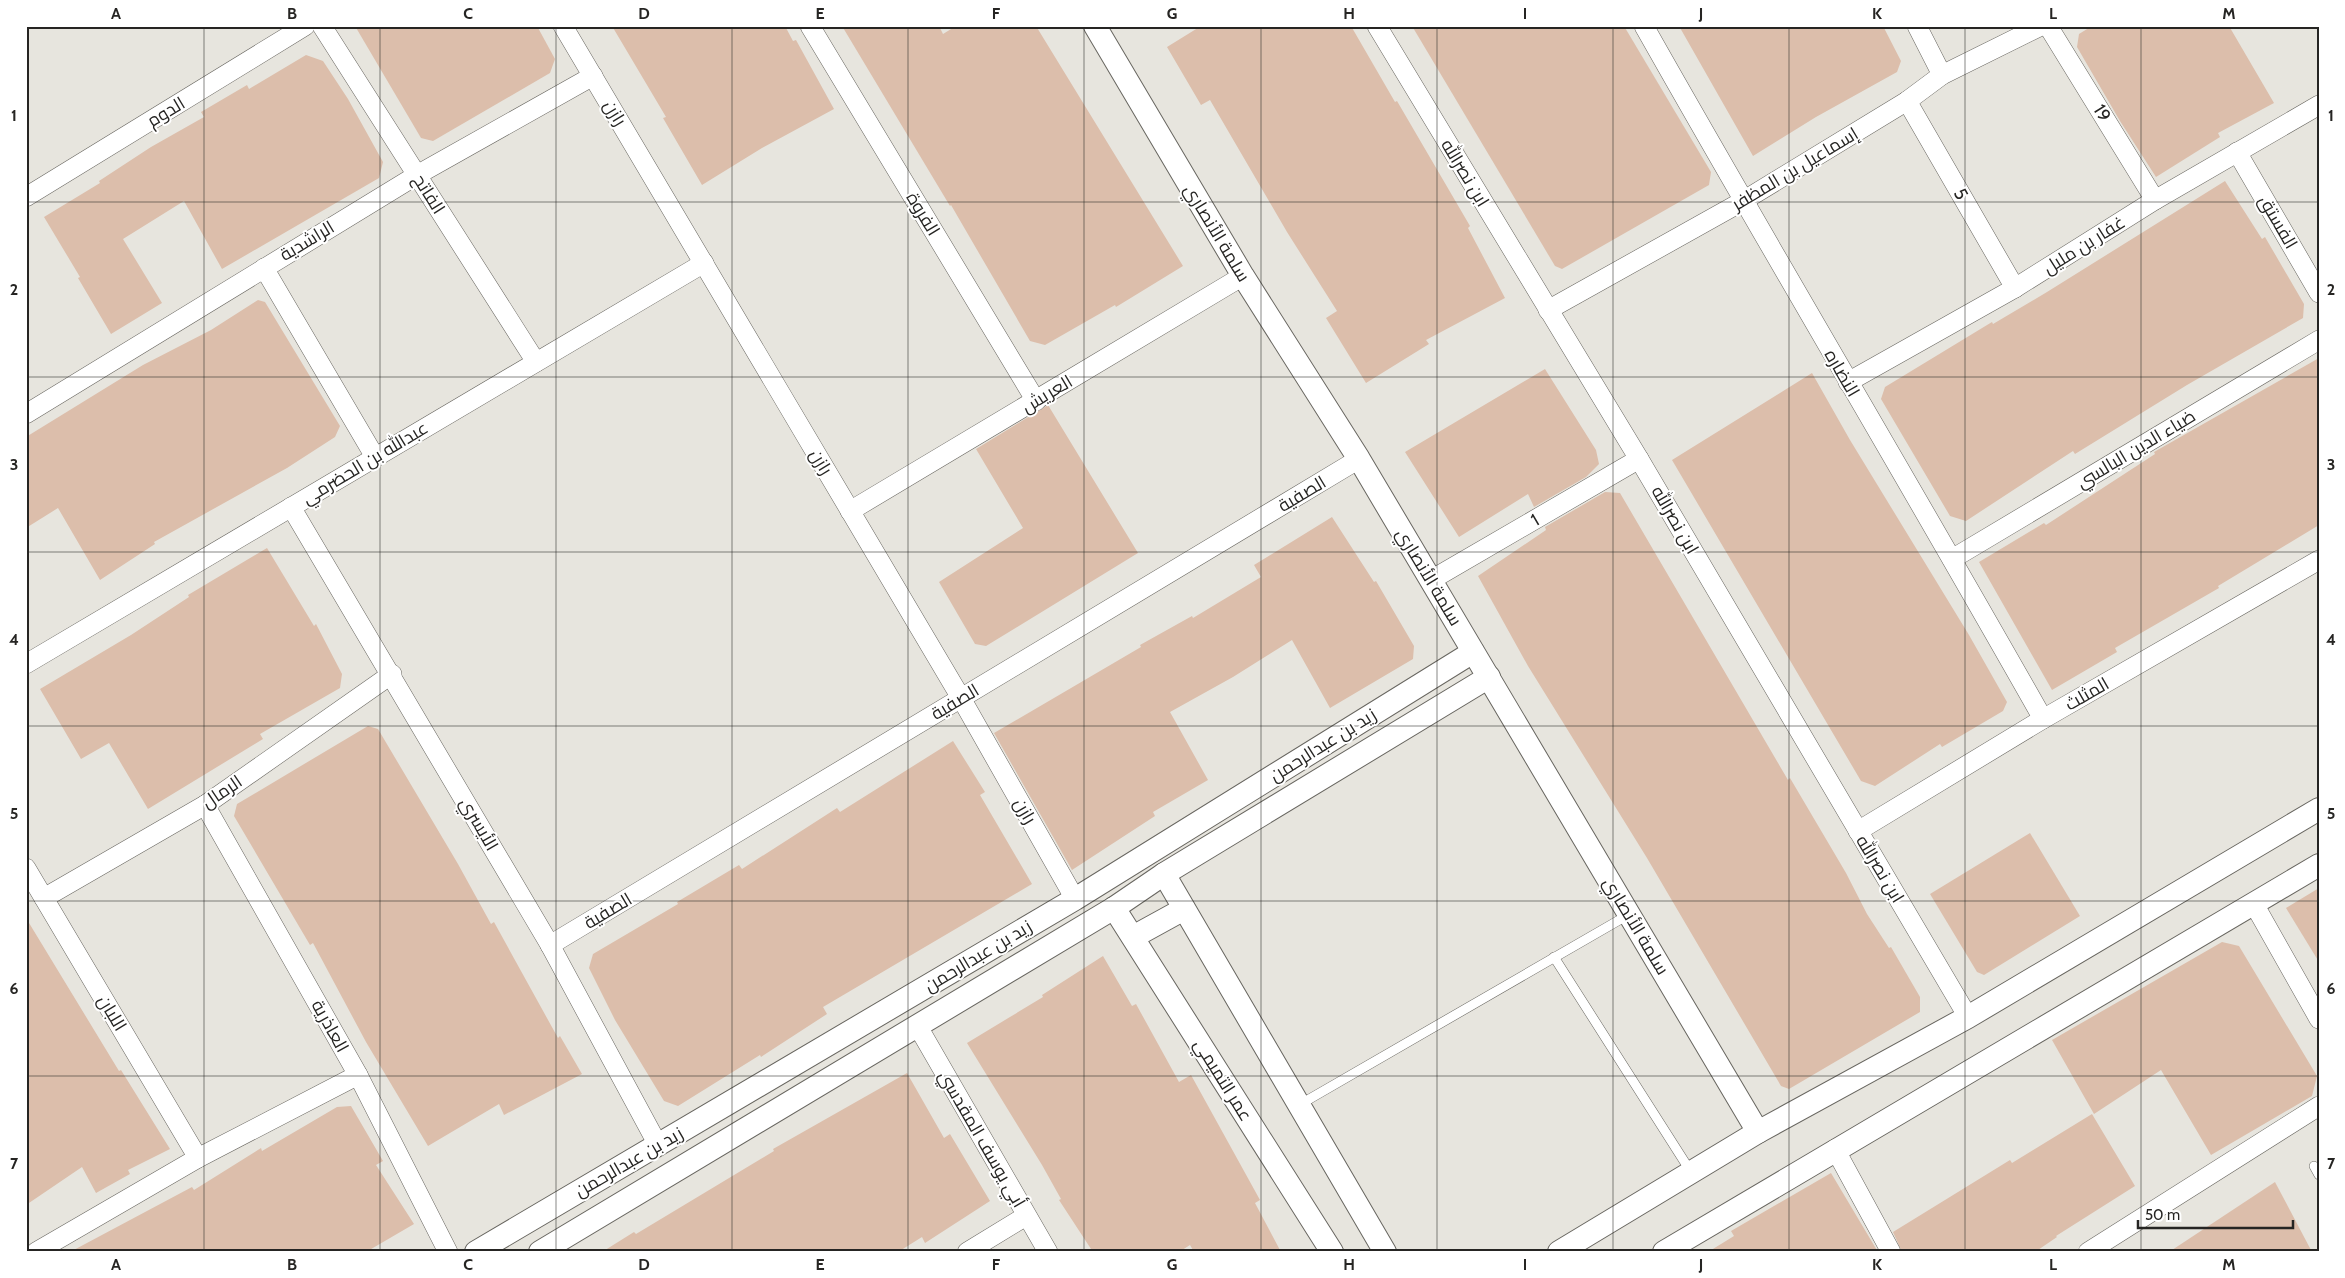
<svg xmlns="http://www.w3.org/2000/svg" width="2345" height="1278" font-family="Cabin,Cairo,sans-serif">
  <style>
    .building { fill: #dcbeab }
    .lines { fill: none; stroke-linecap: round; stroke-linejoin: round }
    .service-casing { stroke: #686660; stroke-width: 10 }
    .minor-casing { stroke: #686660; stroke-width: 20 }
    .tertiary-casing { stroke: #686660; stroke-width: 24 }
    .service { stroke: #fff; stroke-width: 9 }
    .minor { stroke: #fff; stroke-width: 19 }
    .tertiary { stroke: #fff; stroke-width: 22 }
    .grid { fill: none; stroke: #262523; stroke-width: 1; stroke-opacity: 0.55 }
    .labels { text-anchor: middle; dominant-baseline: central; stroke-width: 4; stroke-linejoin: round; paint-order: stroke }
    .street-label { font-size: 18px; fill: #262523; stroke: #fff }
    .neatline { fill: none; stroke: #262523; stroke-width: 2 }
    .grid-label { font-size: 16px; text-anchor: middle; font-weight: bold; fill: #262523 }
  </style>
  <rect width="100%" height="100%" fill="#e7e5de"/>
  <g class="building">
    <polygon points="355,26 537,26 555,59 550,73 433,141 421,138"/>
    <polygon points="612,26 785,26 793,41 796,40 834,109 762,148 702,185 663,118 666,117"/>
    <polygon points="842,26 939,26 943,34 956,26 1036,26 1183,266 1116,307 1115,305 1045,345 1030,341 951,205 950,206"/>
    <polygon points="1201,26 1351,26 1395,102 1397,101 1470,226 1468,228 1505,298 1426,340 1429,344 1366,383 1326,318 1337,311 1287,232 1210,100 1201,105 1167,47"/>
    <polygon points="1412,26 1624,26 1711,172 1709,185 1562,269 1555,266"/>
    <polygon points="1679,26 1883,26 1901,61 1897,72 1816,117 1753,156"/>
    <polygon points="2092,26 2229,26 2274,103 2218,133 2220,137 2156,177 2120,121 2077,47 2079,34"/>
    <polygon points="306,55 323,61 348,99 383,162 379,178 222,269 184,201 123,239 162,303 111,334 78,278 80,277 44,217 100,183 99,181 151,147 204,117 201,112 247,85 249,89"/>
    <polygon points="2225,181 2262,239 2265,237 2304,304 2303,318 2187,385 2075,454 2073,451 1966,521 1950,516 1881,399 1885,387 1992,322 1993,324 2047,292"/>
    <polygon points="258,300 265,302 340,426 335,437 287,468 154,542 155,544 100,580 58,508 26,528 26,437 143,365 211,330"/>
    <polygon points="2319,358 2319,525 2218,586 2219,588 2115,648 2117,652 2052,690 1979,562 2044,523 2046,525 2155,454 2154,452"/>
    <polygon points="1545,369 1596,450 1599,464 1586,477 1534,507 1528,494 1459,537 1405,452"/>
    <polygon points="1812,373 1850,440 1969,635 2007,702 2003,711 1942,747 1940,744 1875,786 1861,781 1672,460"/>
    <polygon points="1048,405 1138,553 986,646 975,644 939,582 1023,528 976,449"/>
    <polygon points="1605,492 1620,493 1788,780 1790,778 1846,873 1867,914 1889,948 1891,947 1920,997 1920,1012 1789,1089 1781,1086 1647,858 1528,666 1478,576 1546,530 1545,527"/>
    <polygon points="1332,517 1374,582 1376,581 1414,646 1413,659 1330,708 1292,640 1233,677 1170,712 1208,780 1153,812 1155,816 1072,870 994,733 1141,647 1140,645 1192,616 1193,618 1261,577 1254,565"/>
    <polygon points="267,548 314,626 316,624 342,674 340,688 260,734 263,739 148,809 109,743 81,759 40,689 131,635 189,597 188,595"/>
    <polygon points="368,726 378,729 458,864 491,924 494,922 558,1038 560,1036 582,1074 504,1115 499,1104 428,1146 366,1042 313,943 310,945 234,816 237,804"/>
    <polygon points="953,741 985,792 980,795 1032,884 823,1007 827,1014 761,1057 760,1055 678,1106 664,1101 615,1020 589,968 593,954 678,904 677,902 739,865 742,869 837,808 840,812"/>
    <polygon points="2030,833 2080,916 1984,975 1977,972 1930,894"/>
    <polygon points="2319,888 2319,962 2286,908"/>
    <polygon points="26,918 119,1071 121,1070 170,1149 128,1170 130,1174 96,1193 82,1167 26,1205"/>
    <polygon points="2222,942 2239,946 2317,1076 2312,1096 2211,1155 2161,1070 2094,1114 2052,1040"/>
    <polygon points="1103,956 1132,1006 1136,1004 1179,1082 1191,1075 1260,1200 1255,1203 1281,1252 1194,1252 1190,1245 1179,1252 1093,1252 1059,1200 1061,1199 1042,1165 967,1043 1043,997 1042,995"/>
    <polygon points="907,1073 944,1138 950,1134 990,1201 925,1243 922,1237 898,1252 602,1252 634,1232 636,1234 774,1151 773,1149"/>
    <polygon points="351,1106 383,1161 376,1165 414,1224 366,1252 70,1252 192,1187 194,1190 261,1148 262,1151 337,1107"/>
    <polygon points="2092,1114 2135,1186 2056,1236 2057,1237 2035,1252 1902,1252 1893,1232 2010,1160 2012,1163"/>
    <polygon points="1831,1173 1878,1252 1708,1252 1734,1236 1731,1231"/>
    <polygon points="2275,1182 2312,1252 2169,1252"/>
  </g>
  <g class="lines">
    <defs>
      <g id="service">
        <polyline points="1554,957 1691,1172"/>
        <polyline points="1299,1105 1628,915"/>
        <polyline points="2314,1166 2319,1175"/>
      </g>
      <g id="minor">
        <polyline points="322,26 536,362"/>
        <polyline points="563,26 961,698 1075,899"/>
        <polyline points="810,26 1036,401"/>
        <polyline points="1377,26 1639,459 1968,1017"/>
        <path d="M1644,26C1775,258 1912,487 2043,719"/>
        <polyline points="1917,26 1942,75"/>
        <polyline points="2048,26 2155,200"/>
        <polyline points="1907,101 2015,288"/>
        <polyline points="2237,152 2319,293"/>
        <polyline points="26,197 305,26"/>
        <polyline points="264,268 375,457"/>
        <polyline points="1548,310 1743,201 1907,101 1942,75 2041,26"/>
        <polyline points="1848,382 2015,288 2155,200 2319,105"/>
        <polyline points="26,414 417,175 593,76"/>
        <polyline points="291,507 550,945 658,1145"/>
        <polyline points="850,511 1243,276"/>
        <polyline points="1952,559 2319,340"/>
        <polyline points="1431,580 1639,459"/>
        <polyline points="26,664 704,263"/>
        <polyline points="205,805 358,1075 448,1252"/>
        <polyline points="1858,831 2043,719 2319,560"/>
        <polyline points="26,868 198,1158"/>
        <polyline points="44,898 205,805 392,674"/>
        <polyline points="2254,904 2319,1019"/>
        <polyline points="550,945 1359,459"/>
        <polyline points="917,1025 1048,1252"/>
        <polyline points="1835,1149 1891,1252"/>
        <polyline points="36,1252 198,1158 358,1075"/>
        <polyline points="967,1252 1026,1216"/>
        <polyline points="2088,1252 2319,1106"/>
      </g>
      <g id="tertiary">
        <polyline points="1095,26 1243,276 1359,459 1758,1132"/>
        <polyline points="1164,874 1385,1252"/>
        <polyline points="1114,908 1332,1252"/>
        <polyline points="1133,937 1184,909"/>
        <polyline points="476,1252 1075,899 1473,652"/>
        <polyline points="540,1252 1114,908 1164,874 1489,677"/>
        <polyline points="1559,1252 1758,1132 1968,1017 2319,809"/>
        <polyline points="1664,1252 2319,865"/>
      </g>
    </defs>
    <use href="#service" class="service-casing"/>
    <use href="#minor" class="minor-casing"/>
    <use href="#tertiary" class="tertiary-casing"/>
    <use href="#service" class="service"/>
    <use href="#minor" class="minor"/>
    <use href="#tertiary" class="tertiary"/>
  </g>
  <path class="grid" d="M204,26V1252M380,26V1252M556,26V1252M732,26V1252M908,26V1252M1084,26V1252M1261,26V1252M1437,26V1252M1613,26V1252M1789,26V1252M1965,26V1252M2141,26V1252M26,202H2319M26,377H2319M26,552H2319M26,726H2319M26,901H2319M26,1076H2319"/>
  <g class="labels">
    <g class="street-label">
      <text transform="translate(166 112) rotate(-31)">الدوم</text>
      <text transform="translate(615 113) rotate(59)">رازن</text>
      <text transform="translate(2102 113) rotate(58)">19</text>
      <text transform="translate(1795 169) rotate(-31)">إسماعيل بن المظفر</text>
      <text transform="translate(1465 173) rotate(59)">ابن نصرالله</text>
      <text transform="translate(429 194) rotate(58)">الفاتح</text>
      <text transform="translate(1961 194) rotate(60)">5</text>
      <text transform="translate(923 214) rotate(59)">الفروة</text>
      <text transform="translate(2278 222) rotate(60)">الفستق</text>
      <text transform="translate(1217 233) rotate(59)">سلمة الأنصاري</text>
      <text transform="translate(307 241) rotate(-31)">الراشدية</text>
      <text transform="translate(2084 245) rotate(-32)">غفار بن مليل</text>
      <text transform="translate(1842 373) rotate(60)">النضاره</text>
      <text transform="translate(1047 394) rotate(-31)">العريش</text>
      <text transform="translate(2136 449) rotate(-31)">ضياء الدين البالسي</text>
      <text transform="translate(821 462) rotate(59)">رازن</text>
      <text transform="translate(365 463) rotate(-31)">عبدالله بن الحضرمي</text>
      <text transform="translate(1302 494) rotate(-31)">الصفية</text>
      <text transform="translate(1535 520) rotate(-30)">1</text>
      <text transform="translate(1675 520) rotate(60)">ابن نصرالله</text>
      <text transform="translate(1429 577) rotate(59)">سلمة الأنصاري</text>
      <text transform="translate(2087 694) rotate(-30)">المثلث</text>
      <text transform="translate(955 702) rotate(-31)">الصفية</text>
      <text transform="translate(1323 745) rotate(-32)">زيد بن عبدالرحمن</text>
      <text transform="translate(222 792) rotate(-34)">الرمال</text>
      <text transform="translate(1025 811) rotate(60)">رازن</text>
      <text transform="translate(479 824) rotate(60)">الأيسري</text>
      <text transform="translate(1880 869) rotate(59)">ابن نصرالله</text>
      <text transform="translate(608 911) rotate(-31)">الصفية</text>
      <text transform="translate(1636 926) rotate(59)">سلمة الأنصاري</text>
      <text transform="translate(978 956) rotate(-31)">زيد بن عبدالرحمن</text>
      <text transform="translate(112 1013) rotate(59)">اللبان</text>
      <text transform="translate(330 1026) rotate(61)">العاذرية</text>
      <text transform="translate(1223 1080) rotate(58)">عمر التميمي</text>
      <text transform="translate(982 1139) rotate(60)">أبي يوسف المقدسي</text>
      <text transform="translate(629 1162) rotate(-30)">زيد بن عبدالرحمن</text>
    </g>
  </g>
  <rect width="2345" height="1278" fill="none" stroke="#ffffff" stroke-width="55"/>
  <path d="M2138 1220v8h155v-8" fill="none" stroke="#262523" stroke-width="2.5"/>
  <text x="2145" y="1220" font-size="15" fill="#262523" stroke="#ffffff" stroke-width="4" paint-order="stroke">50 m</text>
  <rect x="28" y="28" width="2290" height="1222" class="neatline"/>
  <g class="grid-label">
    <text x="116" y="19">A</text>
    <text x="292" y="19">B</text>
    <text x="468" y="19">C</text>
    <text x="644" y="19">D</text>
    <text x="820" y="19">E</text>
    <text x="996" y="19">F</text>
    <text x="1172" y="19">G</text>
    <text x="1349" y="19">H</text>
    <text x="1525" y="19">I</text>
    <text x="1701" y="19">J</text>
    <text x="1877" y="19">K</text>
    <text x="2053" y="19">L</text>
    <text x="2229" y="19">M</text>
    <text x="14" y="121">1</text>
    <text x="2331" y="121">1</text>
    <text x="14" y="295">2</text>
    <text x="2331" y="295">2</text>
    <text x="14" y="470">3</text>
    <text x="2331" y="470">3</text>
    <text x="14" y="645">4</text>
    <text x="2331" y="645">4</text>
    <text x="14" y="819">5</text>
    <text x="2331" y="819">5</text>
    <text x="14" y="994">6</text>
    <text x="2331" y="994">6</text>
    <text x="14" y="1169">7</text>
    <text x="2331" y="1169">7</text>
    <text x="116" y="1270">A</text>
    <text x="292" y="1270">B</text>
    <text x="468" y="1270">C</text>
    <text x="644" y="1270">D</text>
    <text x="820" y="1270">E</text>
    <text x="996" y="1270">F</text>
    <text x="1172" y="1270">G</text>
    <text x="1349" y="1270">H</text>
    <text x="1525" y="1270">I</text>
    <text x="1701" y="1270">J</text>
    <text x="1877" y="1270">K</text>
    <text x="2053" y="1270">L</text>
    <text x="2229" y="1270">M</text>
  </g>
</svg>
• • • •
> TASK BRIEF: Find "lines" in the preceding records. Copy each line that holds it.

> ANSWER SECTION:
    .lines { fill: none; stroke-linecap: round; stroke-linejoin: round }
  <g class="lines">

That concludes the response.